Oh wow, I didn’t remember that, and I did start writing C before 99. I stand corrected. I guess that is a little surprising. ;)
Is true that many languages had single line comments? Maybe I’m forgetting more, but I remember everything else having single line comments… asm, basic, shell. I used Pascal in the 80s and apparently forgot it didn’t have line comments either?
Some C compilers supported it as an unofficial extension well before C99, so that could be why you didn't realise or don't remember. I think that included both Visual Studio (which was really a C++ compiler that could turn off the C++ bits) and GCC with GNU extensions enabled.
That's my recollection, that most languages had single line comments. Some had multi-line comments but C++ is the first I remember having syntaxes for both. That said, I'm not terribly familiar with pre-80s stuff.
It is not quite clear to me why the lack of single-line comments is such a surprising limitation. After all, a single-line block comment can easily serve as a substitute. However, there is no straightforward workaround for the lack of nested block comments.
> I’ve never heard someone refer to C as “expressive”, but maybe it was in 1972 when compared to assembly.
I was thinking of Fortran in this context. For instance, Fortran 77 lacked function pointers and offered a limited set of control flow structures, along with cumbersome support for recursion. I know Fortran, with its native support for multidimensional arrays, excelled in numerical and scientific computing but C quickly became the preferred language for general purpose computing.

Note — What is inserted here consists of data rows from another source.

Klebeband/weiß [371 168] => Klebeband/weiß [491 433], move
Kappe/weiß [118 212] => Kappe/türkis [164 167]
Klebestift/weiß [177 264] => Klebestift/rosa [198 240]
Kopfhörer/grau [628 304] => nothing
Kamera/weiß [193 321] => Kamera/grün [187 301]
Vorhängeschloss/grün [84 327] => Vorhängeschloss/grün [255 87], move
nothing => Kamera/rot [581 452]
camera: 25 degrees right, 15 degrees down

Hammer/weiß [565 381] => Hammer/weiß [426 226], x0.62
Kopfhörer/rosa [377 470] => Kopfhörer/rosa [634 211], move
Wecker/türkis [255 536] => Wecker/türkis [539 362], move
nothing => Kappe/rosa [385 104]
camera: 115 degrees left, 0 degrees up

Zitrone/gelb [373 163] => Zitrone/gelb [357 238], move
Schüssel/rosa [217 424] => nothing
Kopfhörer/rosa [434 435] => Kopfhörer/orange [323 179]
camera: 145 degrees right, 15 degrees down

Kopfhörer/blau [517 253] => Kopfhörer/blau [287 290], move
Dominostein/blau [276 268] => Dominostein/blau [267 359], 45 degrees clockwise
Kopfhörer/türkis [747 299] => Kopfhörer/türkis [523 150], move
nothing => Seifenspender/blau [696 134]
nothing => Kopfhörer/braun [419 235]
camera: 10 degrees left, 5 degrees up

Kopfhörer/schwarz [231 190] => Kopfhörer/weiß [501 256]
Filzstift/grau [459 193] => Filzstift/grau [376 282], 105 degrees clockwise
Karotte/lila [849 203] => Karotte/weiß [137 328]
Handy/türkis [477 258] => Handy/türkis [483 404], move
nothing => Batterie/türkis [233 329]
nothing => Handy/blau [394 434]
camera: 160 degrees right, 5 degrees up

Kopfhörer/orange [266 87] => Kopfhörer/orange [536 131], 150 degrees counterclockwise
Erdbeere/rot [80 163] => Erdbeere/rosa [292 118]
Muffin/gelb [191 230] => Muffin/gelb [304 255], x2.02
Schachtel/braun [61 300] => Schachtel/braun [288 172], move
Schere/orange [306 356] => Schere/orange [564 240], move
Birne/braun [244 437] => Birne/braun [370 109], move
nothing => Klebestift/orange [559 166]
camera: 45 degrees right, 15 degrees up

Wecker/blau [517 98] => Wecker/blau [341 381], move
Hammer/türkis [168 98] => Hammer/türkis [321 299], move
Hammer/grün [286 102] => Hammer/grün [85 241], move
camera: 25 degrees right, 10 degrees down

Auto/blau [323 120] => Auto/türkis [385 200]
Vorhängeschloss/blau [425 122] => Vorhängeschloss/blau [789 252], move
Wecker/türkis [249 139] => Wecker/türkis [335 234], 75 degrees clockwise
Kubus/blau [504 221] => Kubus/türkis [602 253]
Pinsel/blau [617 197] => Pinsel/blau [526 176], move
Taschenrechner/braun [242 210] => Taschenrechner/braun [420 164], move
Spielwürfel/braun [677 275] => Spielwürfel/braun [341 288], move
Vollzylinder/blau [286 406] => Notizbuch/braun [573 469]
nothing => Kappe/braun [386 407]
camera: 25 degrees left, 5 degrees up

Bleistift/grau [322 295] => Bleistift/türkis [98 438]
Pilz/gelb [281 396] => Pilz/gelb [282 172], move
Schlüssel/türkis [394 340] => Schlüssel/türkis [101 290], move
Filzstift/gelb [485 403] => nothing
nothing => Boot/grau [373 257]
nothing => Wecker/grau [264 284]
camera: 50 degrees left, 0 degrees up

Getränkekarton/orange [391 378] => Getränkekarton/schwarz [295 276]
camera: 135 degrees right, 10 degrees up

While very few today would consider C a pinnacle of expressiveness, when I was learning C, the landscape of mainstream programming languages was much more restricted. In fact, the preface to the first edition of K&R notes the following:
"In our experience, C has proven to be a pleasant, expressive and versatile language for a wide variety of programs."
C, Pascal, etc. stood out as some of the few mainstream programming languages that offered a reasonable level of expressiveness. Of course, Lisp was exceptionally expressive in its own right, but it wasn't always the best fit for certain applications or environments.
> And what bearing does the comment syntax have on the expressiveness of a language?
Nothing at all. I agree. The expressiveness of C comes from its grammar, which the language parser handles. Support for nested comments, in the context of C, is a concern for the lexer, so indeed one does not directly influence the other. However, it is still curious that a language with such a sophisticated grammar and parser could not allocate a bit of its complexity budget to support nested comments in its lexer. This is a trivial matter, I know, but I still couldn't help but wonder about it.